Problem description: Write out the post about Archbishop Viganò word for word, from "Vigano quite rightly" to "of the CHURCH.".
*** Text segment Section Begins ***
Tuesday, November 14, 2023

Archbishop Viganò: Every saint and Doctor of the Church would stand against today’s Vatican




ah yes,  first off, the CHURCH is the body of the faithful over whom we create faithful teachers or pastors to act as shepherds.  It should be obvious that such a CHURCH does not need any other form of rule except perhaps a RULE such as established by Yesua and naturally responsive to needs.

Vigano quite rightly points out that modern  forms have now entered the Roman aspect of the CHURCH that only benefit those who are graspers.  The disturbing coup eliminating Benedict for Francis stinks of  this betrayal of the CHURCH.

Understand that the Church is all the faithful and this obviously must exclude the graspers and include any and all denominations and even any and all religions who also produce the faithful as well.  Understand that the graspers are always on board to chase opportunity in every such instance and we must stand in their way and also forgive them.

The CHURCH has been producing SAINTS and DOCTORS for two thousand years.  They will be the first to walk upon the earth again to help us transition to HEAVEN on Earth.


Archbishop Viganò: Every saint and Doctor of the Church would stand against today’s Vatican

For the first time in history, in this battle between the Church and the anti-church, the former is not only marginalized and persecuted, but also finds herself defrauded of the supreme authority of the Roman pontiff.
*** Text segment Section Ends ***
*** Data shown Section Begins ***
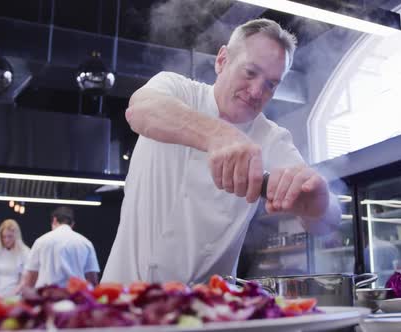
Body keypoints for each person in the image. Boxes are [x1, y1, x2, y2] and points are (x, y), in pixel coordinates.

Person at [102, 18, 341, 285]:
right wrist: (218, 135)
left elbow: (328, 222)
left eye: (271, 84)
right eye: (250, 72)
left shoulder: (272, 139)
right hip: (120, 296)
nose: (256, 91)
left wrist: (319, 203)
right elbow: (140, 110)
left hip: (208, 313)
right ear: (222, 60)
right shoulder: (178, 91)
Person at [22, 207, 100, 288]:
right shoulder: (85, 243)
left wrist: (29, 296)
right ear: (72, 223)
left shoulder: (41, 241)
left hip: (46, 296)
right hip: (75, 295)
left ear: (54, 220)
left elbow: (31, 275)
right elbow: (92, 278)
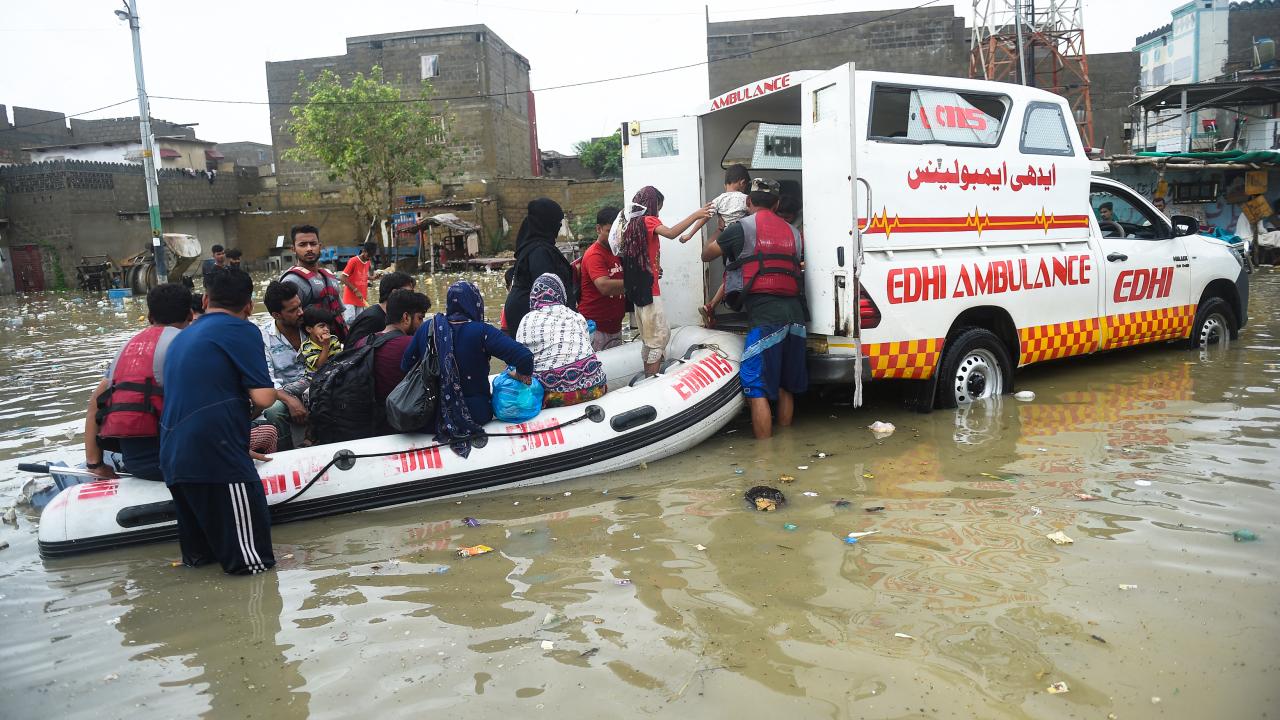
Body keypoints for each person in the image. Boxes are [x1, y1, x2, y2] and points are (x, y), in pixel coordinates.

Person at [160, 267, 277, 575]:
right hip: (218, 461)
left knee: (201, 565)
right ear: (249, 306)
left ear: (205, 298)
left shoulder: (182, 338)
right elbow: (264, 398)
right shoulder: (242, 330)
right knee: (253, 569)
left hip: (174, 460)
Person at [701, 178, 807, 439]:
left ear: (749, 202)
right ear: (777, 203)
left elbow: (707, 254)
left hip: (766, 317)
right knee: (785, 386)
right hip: (796, 317)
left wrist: (719, 230)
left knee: (755, 385)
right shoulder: (794, 232)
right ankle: (786, 449)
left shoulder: (741, 228)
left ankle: (765, 457)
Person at [403, 281, 534, 456]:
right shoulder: (482, 332)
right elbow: (524, 357)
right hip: (475, 414)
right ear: (475, 303)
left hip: (431, 416)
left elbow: (405, 365)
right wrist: (521, 375)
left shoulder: (428, 327)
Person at [83, 283, 194, 481]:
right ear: (191, 315)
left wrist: (95, 464)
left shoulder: (127, 347)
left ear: (151, 317)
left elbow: (95, 402)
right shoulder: (188, 343)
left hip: (135, 464)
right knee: (266, 433)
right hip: (178, 462)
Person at [619, 186, 712, 376]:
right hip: (650, 292)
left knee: (649, 339)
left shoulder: (631, 225)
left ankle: (648, 378)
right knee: (658, 339)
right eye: (658, 207)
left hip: (639, 292)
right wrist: (696, 215)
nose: (659, 212)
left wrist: (653, 268)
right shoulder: (648, 220)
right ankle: (651, 380)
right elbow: (670, 233)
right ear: (652, 205)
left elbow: (637, 256)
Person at [516, 273, 607, 407]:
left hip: (552, 396)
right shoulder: (576, 316)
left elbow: (519, 357)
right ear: (560, 293)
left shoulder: (527, 320)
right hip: (594, 389)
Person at [354, 289, 431, 420]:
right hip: (399, 421)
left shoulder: (362, 343)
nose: (422, 324)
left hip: (367, 418)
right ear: (406, 317)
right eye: (420, 318)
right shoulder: (412, 344)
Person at [503, 198, 575, 338]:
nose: (559, 228)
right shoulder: (540, 251)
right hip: (531, 319)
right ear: (547, 224)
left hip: (526, 314)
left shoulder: (535, 246)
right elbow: (546, 290)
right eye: (557, 224)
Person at [259, 281, 308, 450]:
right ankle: (286, 453)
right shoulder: (263, 336)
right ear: (276, 315)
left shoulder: (312, 325)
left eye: (300, 306)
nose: (300, 312)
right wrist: (290, 400)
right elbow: (267, 379)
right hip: (282, 392)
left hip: (315, 385)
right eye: (293, 310)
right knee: (274, 410)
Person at [280, 224, 347, 340]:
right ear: (293, 249)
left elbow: (339, 312)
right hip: (312, 350)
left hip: (337, 343)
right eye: (302, 245)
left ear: (320, 246)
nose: (309, 248)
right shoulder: (291, 282)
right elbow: (286, 324)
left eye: (313, 244)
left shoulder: (329, 276)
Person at [578, 205, 625, 351]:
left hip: (615, 325)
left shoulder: (617, 250)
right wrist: (637, 282)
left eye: (617, 232)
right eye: (609, 231)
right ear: (598, 229)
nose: (614, 236)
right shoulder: (594, 254)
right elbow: (604, 286)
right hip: (595, 328)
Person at [679, 164, 750, 244]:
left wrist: (689, 234)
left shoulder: (719, 200)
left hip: (726, 238)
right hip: (743, 237)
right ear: (742, 183)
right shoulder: (747, 199)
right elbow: (753, 215)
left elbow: (704, 218)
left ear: (725, 185)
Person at [347, 271, 419, 349]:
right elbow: (352, 351)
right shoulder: (372, 319)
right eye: (410, 293)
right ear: (395, 293)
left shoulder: (397, 317)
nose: (412, 297)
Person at [338, 241, 377, 324]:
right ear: (364, 251)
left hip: (361, 298)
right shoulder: (353, 261)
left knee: (359, 322)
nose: (369, 258)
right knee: (350, 320)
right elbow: (342, 277)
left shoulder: (367, 262)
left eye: (371, 256)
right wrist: (355, 290)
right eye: (368, 255)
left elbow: (361, 276)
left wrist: (372, 278)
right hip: (350, 297)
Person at [300, 306, 343, 374]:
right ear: (309, 329)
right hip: (314, 378)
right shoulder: (307, 346)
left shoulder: (333, 339)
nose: (326, 329)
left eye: (328, 326)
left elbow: (339, 358)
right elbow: (320, 366)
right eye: (321, 326)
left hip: (333, 373)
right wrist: (326, 345)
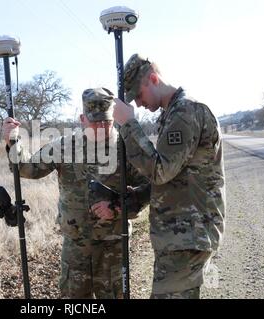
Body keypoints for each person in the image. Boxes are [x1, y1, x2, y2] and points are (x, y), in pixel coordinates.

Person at [2, 87, 150, 299]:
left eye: (106, 122)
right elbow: (27, 168)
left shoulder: (126, 148)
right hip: (76, 246)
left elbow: (149, 186)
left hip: (114, 246)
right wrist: (12, 141)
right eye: (94, 122)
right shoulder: (65, 147)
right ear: (82, 119)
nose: (100, 128)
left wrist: (118, 206)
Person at [112, 54, 226, 299]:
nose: (139, 104)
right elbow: (176, 174)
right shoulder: (172, 114)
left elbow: (160, 170)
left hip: (188, 233)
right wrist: (140, 196)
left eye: (139, 96)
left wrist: (129, 124)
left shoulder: (186, 112)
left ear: (153, 79)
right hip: (179, 234)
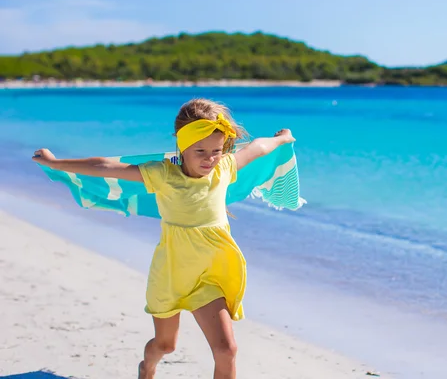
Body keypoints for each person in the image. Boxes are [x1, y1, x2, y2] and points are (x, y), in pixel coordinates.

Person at [32, 98, 296, 379]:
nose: (210, 159)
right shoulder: (162, 174)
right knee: (165, 345)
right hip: (171, 274)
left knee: (227, 350)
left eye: (216, 150)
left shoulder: (224, 169)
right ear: (182, 147)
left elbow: (257, 148)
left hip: (211, 275)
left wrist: (282, 139)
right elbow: (104, 166)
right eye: (201, 151)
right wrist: (54, 162)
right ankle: (148, 367)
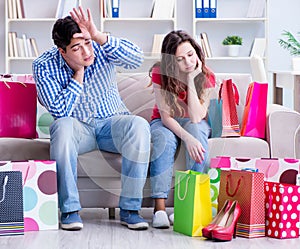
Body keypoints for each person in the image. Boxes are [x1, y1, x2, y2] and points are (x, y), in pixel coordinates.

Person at [32, 7, 151, 231]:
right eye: (77, 48)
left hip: (112, 123)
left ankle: (130, 210)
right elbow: (59, 110)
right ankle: (69, 210)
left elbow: (137, 59)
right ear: (62, 51)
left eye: (87, 42)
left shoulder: (98, 46)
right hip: (79, 129)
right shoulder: (43, 65)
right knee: (62, 126)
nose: (86, 51)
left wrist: (97, 36)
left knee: (139, 125)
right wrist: (78, 74)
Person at [148, 30, 215, 228]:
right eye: (180, 59)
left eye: (190, 55)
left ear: (197, 52)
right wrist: (186, 138)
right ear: (171, 62)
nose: (187, 62)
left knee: (197, 133)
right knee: (164, 139)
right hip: (164, 121)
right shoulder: (160, 73)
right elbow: (166, 117)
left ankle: (188, 207)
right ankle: (159, 209)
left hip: (193, 121)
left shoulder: (207, 75)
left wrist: (193, 79)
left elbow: (196, 117)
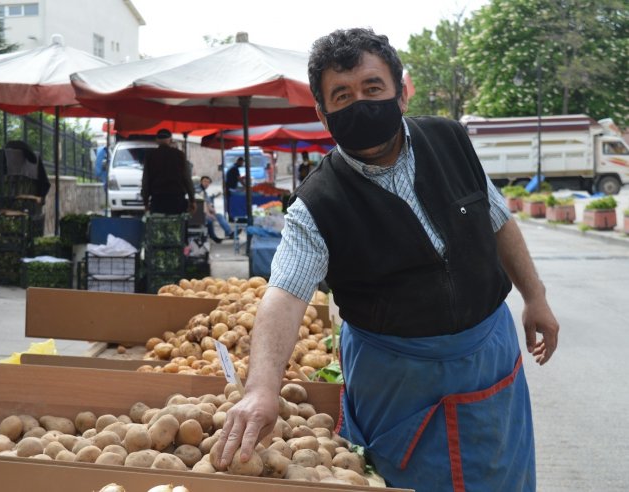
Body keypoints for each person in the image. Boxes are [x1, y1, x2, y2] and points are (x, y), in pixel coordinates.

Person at [214, 28, 559, 491]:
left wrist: (535, 296)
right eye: (343, 95)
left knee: (501, 475)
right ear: (323, 113)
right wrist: (261, 390)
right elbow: (284, 294)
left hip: (486, 358)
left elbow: (497, 218)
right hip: (397, 382)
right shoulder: (316, 204)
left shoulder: (451, 139)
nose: (361, 103)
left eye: (372, 89)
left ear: (400, 92)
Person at [141, 129, 196, 215]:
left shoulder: (150, 156)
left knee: (158, 227)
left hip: (158, 200)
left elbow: (146, 181)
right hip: (177, 200)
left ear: (157, 140)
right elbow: (186, 178)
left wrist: (145, 202)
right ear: (170, 140)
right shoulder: (179, 155)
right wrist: (192, 200)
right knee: (178, 227)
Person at [199, 176, 234, 243]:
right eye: (205, 181)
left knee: (219, 215)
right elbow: (202, 204)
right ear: (201, 182)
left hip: (203, 212)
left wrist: (212, 212)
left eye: (208, 182)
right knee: (210, 220)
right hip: (199, 214)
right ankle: (214, 236)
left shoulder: (204, 192)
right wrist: (208, 214)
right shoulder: (199, 191)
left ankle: (229, 233)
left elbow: (208, 204)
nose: (206, 183)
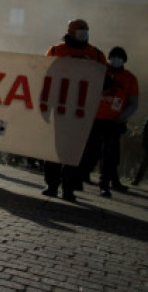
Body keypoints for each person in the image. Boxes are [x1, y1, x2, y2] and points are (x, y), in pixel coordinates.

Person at [41, 18, 107, 201]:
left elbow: (106, 80)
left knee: (76, 151)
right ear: (70, 31)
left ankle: (69, 188)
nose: (84, 33)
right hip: (60, 108)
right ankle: (52, 184)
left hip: (82, 112)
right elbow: (44, 75)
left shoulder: (97, 55)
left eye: (86, 29)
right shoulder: (56, 51)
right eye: (80, 29)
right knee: (54, 149)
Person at [80, 46, 139, 197]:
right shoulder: (100, 70)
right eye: (113, 57)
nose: (116, 60)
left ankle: (104, 184)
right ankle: (80, 176)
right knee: (90, 150)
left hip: (115, 122)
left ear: (123, 60)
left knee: (110, 154)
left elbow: (133, 102)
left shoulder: (130, 79)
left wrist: (124, 115)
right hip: (95, 118)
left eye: (119, 57)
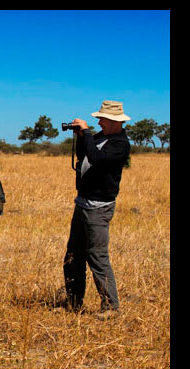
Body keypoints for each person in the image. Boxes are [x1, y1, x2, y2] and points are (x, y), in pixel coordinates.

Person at [63, 100, 131, 320]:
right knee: (73, 255)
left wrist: (87, 132)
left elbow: (96, 158)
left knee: (97, 256)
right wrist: (82, 137)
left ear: (114, 121)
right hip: (83, 202)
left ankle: (111, 306)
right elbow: (85, 154)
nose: (99, 122)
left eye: (102, 119)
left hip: (99, 207)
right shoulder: (101, 137)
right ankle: (73, 302)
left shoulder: (120, 144)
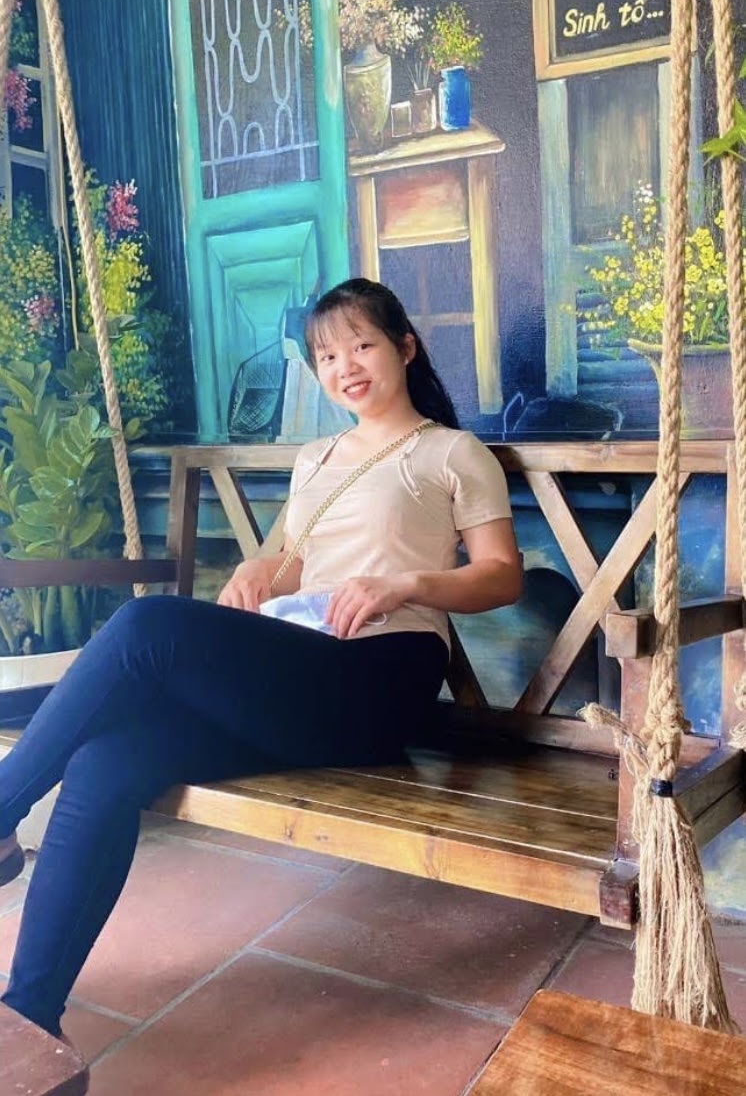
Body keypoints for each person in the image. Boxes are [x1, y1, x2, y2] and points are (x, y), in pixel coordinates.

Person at [0, 277, 522, 1038]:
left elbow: (501, 575)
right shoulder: (317, 457)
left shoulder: (451, 452)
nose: (345, 366)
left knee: (148, 625)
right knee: (106, 759)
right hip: (302, 675)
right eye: (327, 356)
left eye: (363, 345)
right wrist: (256, 572)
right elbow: (291, 562)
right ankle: (30, 1018)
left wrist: (407, 582)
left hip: (381, 676)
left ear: (405, 347)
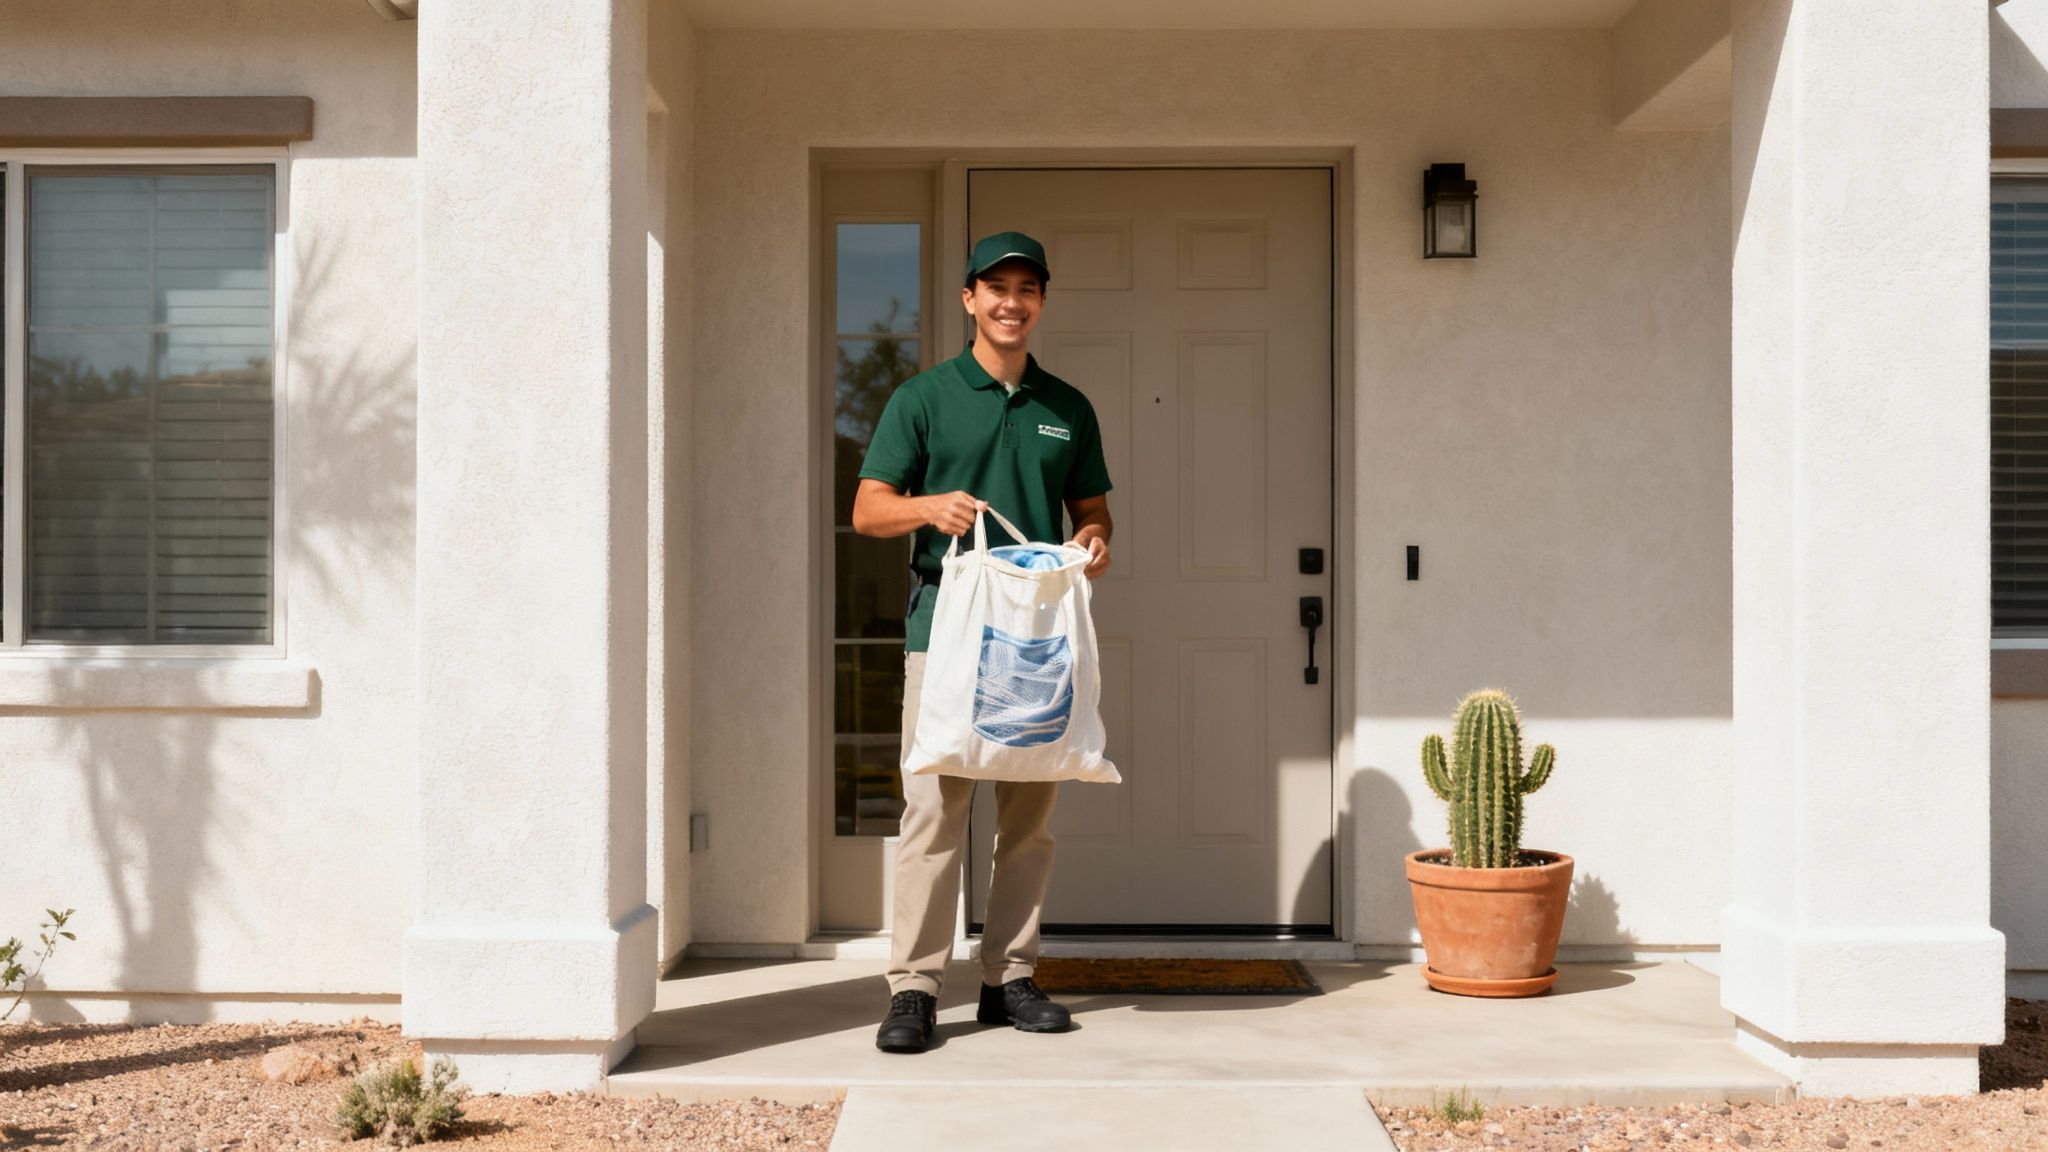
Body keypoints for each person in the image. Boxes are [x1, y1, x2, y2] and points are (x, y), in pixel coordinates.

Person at [851, 231, 1114, 1055]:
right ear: (969, 299)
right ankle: (916, 989)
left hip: (1037, 641)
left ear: (1041, 301)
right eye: (995, 287)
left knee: (1029, 816)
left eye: (1026, 288)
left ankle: (1009, 979)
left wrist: (1097, 542)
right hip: (947, 636)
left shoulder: (1066, 408)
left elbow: (1092, 512)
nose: (1011, 301)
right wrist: (929, 509)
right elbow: (868, 510)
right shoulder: (924, 398)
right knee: (934, 811)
*** Data shown Section Ends ***
Written answer:
Vigano quite rightly points out that modern  forms have now entered the Roman aspect of the CHURCH that only benefit those who are graspers.  The disturbing coup eliminating Benedict for Francis stinks of  this betrayal of the CHURCH.